### TASK INSTRUCTIONS
With the records below as your source, retype each line exactly from the top down to the line that contains "immunohistochemical staining in", and include that line.

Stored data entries

──────────────────────────────

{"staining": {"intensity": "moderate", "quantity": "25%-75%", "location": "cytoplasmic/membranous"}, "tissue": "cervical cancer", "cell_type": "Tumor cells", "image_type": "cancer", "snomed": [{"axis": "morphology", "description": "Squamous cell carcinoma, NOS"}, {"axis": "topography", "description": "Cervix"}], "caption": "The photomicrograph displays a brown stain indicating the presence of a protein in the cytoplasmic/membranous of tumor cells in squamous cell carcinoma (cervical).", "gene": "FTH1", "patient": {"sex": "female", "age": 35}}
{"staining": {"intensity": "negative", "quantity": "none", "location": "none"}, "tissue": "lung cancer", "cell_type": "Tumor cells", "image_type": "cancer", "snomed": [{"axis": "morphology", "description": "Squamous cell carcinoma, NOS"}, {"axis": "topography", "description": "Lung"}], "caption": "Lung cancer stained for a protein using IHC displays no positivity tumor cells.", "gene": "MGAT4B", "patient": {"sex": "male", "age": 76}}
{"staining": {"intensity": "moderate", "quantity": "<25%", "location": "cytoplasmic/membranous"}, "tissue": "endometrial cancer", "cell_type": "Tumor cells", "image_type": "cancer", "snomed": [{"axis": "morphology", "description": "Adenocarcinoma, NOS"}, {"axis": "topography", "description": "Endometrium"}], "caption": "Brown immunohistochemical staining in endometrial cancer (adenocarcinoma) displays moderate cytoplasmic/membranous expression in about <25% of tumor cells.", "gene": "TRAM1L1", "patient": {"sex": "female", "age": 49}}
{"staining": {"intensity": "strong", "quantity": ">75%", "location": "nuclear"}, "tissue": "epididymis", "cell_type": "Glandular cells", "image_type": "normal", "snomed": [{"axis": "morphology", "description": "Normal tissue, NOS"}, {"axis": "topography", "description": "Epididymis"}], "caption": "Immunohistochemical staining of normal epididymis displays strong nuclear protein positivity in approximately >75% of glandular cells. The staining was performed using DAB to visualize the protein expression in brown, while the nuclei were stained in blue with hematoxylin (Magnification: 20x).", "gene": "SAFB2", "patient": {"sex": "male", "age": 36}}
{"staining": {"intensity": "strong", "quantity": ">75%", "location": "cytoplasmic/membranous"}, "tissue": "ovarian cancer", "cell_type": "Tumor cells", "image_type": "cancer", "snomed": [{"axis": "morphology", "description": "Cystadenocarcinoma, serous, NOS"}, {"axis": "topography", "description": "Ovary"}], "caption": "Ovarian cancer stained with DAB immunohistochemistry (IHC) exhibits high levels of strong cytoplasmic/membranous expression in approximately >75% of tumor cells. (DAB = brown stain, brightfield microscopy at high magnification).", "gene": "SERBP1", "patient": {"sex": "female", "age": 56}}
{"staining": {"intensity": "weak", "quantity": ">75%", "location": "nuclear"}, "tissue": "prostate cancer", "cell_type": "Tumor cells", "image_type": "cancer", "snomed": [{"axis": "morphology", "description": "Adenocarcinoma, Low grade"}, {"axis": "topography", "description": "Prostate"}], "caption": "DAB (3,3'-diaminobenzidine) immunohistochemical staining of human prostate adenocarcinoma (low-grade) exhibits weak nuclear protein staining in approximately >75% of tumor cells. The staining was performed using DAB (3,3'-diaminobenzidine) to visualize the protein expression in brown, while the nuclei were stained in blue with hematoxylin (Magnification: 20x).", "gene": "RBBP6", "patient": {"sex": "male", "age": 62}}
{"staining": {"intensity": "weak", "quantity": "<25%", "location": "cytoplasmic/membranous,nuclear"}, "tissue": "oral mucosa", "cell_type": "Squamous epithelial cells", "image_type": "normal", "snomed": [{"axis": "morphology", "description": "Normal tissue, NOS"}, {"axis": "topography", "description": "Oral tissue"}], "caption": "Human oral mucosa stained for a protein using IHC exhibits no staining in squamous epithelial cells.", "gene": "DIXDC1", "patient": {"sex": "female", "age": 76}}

──────────────────────────────

### SOLUTION TO THIS EXERCISE
{"staining": {"intensity": "moderate", "quantity": "25%-75%", "location": "cytoplasmic/membranous"}, "tissue": "cervical cancer", "cell_type": "Tumor cells", "image_type": "cancer", "snomed": [{"axis": "morphology", "description": "Squamous cell carcinoma, NOS"}, {"axis": "topography", "description": "Cervix"}], "caption": "The photomicrograph displays a brown stain indicating the presence of a protein in the cytoplasmic/membranous of tumor cells in squamous cell carcinoma (cervical).", "gene": "FTH1", "patient": {"sex": "female", "age": 35}}
{"staining": {"intensity": "negative", "quantity": "none", "location": "none"}, "tissue": "lung cancer", "cell_type": "Tumor cells", "image_type": "cancer", "snomed": [{"axis": "morphology", "description": "Squamous cell carcinoma, NOS"}, {"axis": "topography", "description": "Lung"}], "caption": "Lung cancer stained for a protein using IHC displays no positivity tumor cells.", "gene": "MGAT4B", "patient": {"sex": "male", "age": 76}}
{"staining": {"intensity": "moderate", "quantity": "<25%", "location": "cytoplasmic/membranous"}, "tissue": "endometrial cancer", "cell_type": "Tumor cells", "image_type": "cancer", "snomed": [{"axis": "morphology", "description": "Adenocarcinoma, NOS"}, {"axis": "topography", "description": "Endometrium"}], "caption": "Brown immunohistochemical staining in endometrial cancer (adenocarcinoma) displays moderate cytoplasmic/membranous expression in about <25% of tumor cells.", "gene": "TRAM1L1", "patient": {"sex": "female", "age": 49}}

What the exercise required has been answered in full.